A fim de evitar indisposição com o Congresso, o governo mira em cortar despesas próprias para resolver o impasse do Orçamento de 2021. O uso da "sobra" de recursos do Bolsa Família é uma das alternativas, além de tesourada em despesas não obrigatórias. O ajuste é necessário porque o Orçamento foi aprovado com despesas subestimadas para permitir aumento de emendas parlamentares. O presidente Jair Bolsonaro tem até o dia 22 para sancionar a lei.
A economia com a transferência temporária de beneficiários do Bolsa Família para o auxílio emergencial deve render economia entre R$ 7 bilhões e R$ 8 bilhões. Como o auxílio será pago por quatro meses também para os beneficiários do Bolsa Família, a expectativa agora é que essa economia possa dar um alívio no Orçamento deste ano.
Essa alternativa esbarra, porém, em entraves legais. Pelo acórdão do Tribunal de Contas da União (TCU), o governo não pode redistribuir esses recursos, a não ser que sirvam para financiar despesas relacionadas à crise - como um aumento imprevisto nos gastos do seguro-desemprego.
Segundo apurou o Estadão/Broadcast, o uso dos recursos ainda não está 100% decidido, mas, se for utilizado, terá de "seguir a linha do TCU", disse uma fonte. No Orçamento, uma das despesas maquiadas é o seguro-desemprego.
O ministro da Cidadania, João Roma, não gosta da ideia e quer utilizar os recursos para o próprio programa no segundo semestre. Em entrevista ao Estadão/Broadcast, ele prometeu a reformulação do programa para agosto, com o aumento do valor médio e "prêmios" para desempenho acadêmico e esportivo.
Mas a alternativa de usar os recursos do Bolsa Família já chegou ao mercado financeiro, onde se fala num valor de até R$ 15 bilhões, o que não é considerado factível pelo Ministério da Cidadania. No ano passado, o TCU gritou quando tentaram usar essa sobra, mas agora analistas do mercado avaliam que o TCU pode não repetir a ação. No Ministério da Economia, há preocupação com a posição do TCU e o risco de a medida bater de frente com a decisão do órgão, mas não está descartada uma negociação para flexibilizar o uso da "sobra".
Fim de prazo
A uma semana do prazo para a sanção do Orçamento de 2021, a briga continua e se concentra na escolha entre vetar emendas parlamentares ou cancelar despesas discricionárias (que não tem pagamento obrigatório) do Executivo para readequar os gastos sem contratar uma crise política com o Congresso.
Segundo um integrante da equipe econômica, o que está em estudo é a possibilidade de cancelar despesas de custeio ou investimento sob responsabilidade do Executivo para amenizar a tesourada sobre as emendas de relator (que, no jargão orçamentário, têm outro tipo de classificação).
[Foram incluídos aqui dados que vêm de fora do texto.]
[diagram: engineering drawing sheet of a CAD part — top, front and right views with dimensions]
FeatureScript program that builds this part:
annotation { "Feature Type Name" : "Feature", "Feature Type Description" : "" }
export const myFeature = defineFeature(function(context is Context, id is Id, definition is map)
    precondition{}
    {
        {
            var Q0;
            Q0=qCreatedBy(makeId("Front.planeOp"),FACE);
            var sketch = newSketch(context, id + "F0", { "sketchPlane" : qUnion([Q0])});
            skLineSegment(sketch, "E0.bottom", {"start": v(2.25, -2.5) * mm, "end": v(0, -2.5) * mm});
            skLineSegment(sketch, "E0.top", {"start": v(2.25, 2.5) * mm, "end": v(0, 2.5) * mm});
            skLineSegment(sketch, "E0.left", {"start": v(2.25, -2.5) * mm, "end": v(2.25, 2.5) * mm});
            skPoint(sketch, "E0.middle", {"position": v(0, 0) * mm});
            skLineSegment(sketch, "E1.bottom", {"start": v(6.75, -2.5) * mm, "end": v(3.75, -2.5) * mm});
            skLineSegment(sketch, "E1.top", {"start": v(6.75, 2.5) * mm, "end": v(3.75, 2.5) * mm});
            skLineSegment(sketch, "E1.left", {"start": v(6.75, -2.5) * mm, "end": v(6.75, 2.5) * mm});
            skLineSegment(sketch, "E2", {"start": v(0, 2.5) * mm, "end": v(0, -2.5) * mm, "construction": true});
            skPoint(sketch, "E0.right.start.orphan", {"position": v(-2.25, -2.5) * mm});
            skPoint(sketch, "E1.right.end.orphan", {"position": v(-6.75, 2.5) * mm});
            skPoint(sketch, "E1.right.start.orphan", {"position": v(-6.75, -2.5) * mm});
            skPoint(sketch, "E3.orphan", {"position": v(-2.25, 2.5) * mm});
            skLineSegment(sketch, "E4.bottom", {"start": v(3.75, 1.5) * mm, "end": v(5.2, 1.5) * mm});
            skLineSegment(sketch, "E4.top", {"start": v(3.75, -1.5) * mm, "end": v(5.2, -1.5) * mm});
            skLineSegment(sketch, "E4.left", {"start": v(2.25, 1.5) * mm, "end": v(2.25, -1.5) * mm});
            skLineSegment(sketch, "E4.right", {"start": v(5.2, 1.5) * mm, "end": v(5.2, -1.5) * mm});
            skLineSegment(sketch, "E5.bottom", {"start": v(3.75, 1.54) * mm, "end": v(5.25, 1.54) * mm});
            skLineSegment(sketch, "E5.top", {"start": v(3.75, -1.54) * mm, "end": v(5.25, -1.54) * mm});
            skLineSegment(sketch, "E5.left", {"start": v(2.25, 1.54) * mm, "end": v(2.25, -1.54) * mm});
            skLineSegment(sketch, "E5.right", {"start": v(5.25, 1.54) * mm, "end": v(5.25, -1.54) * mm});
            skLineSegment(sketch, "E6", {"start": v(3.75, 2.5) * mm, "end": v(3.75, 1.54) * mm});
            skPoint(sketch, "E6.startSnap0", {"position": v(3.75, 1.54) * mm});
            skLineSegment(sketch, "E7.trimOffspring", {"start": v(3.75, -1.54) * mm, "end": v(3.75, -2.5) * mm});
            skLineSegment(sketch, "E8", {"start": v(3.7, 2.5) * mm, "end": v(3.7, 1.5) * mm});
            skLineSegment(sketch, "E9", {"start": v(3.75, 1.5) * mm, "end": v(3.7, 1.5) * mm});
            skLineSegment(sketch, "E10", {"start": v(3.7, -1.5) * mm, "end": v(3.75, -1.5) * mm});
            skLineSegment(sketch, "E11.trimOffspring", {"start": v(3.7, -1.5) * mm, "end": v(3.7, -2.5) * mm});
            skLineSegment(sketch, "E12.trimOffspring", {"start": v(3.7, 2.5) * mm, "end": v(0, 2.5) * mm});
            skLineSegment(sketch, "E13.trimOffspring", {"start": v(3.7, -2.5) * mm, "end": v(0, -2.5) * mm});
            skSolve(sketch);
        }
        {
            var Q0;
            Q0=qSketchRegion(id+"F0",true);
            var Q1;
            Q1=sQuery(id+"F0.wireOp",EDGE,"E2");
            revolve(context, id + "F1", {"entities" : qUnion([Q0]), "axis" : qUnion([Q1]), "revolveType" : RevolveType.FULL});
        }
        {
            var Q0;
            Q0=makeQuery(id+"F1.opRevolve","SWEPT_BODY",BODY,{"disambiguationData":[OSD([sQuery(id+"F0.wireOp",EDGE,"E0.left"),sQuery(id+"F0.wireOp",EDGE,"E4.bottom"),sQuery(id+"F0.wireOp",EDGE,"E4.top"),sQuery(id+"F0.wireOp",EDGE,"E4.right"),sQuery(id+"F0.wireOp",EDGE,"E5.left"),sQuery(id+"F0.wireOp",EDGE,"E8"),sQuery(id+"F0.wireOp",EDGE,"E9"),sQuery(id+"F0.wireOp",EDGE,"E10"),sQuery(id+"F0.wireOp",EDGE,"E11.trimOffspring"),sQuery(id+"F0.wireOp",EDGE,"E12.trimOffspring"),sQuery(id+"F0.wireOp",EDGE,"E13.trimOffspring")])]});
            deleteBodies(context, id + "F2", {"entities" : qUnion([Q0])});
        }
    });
A cúpula do Congresso tentou nos últimos dias, com base em pareceres de consultores legislativos, convencer Bolsonaro de que não há risco de sancionar integralmente o Orçamento. A equipe econômica, por sua vez, vai na direção contrária e vê necessidade de veto para evitar que o texto seja avalizado com despesas maquiadas. A própria consultoria da Câmara reconheceu que a insuficiência é de R$ 21,3 bilhões.
Por trás do movimento da cúpula do Congresso, está o desejo de garantir a obrigação do governo em executar essas emendas, que são impositivas. Se o Legislativo concorda com o envio posterior de um projeto de lei para recompor as emendas vetadas, essas novas despesas aprovadas não serão impositivas e podem sofrer mudanças ou remanejamentos - o que os parlamentares querem evitar.
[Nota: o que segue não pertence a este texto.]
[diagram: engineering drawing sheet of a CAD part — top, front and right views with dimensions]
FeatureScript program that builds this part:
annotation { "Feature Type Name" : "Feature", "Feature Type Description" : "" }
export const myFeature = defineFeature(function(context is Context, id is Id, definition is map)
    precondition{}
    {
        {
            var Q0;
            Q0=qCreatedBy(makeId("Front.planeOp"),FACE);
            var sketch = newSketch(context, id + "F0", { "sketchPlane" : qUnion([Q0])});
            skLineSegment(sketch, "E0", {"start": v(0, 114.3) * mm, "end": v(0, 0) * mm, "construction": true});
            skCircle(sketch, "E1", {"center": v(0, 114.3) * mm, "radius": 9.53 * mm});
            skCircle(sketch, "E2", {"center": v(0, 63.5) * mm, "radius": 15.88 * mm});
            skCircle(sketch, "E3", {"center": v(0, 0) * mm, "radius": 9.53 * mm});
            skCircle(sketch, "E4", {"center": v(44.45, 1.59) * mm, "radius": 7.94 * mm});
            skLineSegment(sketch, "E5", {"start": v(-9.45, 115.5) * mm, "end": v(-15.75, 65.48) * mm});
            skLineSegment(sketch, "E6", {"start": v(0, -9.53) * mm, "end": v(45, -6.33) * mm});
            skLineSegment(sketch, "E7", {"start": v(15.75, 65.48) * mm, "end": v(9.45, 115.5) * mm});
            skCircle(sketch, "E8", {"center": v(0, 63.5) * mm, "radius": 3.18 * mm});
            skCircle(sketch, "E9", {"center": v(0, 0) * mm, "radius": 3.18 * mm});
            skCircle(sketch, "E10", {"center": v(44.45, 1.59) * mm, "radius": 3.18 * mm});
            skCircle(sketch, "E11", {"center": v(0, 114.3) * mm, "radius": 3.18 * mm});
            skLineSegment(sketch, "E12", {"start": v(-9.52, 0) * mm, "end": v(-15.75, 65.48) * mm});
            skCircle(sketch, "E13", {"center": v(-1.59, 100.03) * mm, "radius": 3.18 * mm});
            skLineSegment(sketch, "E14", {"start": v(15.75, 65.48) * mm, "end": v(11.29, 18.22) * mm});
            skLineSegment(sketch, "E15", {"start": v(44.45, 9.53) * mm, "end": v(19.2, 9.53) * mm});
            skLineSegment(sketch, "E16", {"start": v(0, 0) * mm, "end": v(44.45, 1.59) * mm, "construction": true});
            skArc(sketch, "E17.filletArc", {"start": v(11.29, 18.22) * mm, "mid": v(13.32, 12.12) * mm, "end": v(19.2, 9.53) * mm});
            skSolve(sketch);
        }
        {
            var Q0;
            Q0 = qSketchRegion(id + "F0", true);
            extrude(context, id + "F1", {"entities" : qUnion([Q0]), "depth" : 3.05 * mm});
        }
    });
Dentro da área econômica, porém, a estratégia de mirar nas discricionárias é vista com reserva. O valor já está muito baixo, e a própria Lei de Diretrizes Orçamentárias (LDO) estabelece como prioritários os gastos obrigatórios e as despesas necessárias ao "funcionamento dos órgãos e das entidades que integram os Orçamentos Fiscal e da Seguridade Social". As informações são do jornal O Estado de S. Paulo.